Hi we live in Club Ecuestre in Coronado beach Been living here full time 3 years .My wife is from Spain and has lived in and raised 3 very successful children in Panama -we met here.I was born and raised in Argentina lived 58 years in the states served in US Navy have 2 sons Marines 1 grand son -Ok Spent 47 years travelling the world (92 countries).So having said that Panama is a super place to live it is not the US people get over it!! I haer commenta about the quality of this and the quality of that there is a lot of excellent quality items here -I have aJP jubilado visa -hired a good lawyer cost me about $1,800 4 years ago and done with it -Big problem is that a lot of ex-pats keep comparing here to there it is different -For instance we have 2 dogs many neighbors have dogs I dont know of ANY with trained guard dogs !!! Coronado has all we need we are happily retired here !!Quit comparing!!!!

guest
Jun 12, 2018 11:51

Groceries are NOT cheaper here since most items are imported-- Elect we run the a/c bdrm at night we have pool filter going we live in a 3 bdrm house with our Jubilado discount $175--$200/month about the same we paid inCoral Springs Fl with central a/c running 24/7 elct is not cheap neither is food

guest
Aug 9, 2019 23:30

I spent two weeks driving the country of Panama to figure out what part of the country and climate suited us best. I finally called my husband (who was still home working) and said, "I found it! It took 12 days of exploring, but I found it". IT ended up being in Boquete.

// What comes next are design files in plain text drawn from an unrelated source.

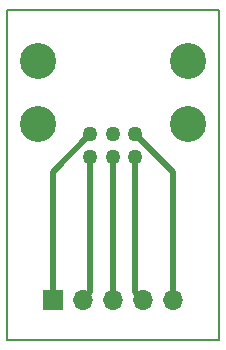
<source format=gbr>
%TF.GenerationSoftware,KiCad,Pcbnew,8.0.2*%
%TF.CreationDate,2024-05-24T23:06:21+02:00*%
%TF.ProjectId,wii_breakout,7769695f-6272-4656-916b-6f75742e6b69,rev?*%
%TF.SameCoordinates,Original*%
%TF.FileFunction,Copper,L1,Top*%
%TF.FilePolarity,Positive*%
%FSLAX46Y46*%
G04 Gerber Fmt 4.6, Leading zero omitted, Abs format (unit mm)*
G04 Created by KiCad (PCBNEW 8.0.2) date 2024-05-24 23:06:21*
%MOMM*%
%LPD*%
G01*
G04 APERTURE LIST*
%TA.AperFunction,NonConductor*%
%ADD10C,0.200000*%
%TD*%
%TA.AperFunction,ComponentPad*%
%ADD11R,1.700000X1.700000*%
%TD*%
%TA.AperFunction,ComponentPad*%
%ADD12O,1.700000X1.700000*%
%TD*%
%TA.AperFunction,ComponentPad*%
%ADD13C,3.048000*%
%TD*%
%TA.AperFunction,ComponentPad*%
%ADD14C,1.270000*%
%TD*%
%TA.AperFunction,Conductor*%
%ADD15C,0.500000*%
%TD*%
G04 APERTURE END LIST*
D10*
X123605000Y-53686200D02*
X141605000Y-53686200D01*
X141605000Y-81686200D01*
X123605000Y-81686200D01*
X123605000Y-53686200D01*
D11*
%TO.P,REF\u002A\u002A,1*%
%TO.N,N/C*%
X127530000Y-78249800D03*
D12*
%TO.P,REF\u002A\u002A,2*%
X130070000Y-78249800D03*
%TO.P,REF\u002A\u002A,3*%
X132610000Y-78249800D03*
%TO.P,REF\u002A\u002A,4*%
X135150000Y-78249800D03*
%TO.P,REF\u002A\u002A,5*%
X137690000Y-78249800D03*
%TD*%
D13*
%TO.P,P1,*%
%TO.N,*%
X126255000Y-57988200D03*
X126255000Y-63322200D03*
X138955000Y-57988200D03*
X138955000Y-63322200D03*
D14*
%TO.P,P1,1*%
%TO.N,N/C*%
X134510000Y-66116200D03*
%TO.P,P1,2*%
X134510000Y-64211200D03*
%TO.P,P1,3*%
X132605000Y-66116200D03*
%TO.P,P1,4*%
X132605000Y-64211200D03*
%TO.P,P1,5*%
X130700000Y-66116200D03*
%TO.P,P1,6*%
X130700000Y-64211200D03*
%TD*%
D15*
%TO.N,*%
X130700000Y-66116200D02*
X130700000Y-77619800D01*
X132605000Y-78244800D02*
X132610000Y-78249800D01*
X127530000Y-67381200D02*
X127530000Y-78249800D01*
X134510000Y-66116200D02*
X134510000Y-77609800D01*
X134510000Y-77609800D02*
X135150000Y-78249800D01*
X134510000Y-64211200D02*
X137690000Y-67391200D01*
X132605000Y-66116200D02*
X132605000Y-78244800D01*
X130700000Y-77619800D02*
X130070000Y-78249800D01*
X130700000Y-64211200D02*
X127530000Y-67381200D01*
X137690000Y-67391200D02*
X137690000Y-78249800D01*
%TD*%
M02*

</source>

It is called the "land of the eternal spring", not spring like water, but springtime weather. Flowers are easy to grow, the vistas and views are beautiful, the people are very kind, the food is very tasty, prices are not bad, and the ex-pat community is very large, What helped us when we first came here was to have read a statement that said, "Don't try to recreate the United States when you get to Panama. Don't try to change their culture, customs or the way they do business. Just understand that this is the way they do things. If you do this you will be one of the happy ones, not one of the frustrated ones."

guest
Aug 17, 2020 13:39

Such valuable information! I just can't get enough. Being very thorough in our decision to move overseas.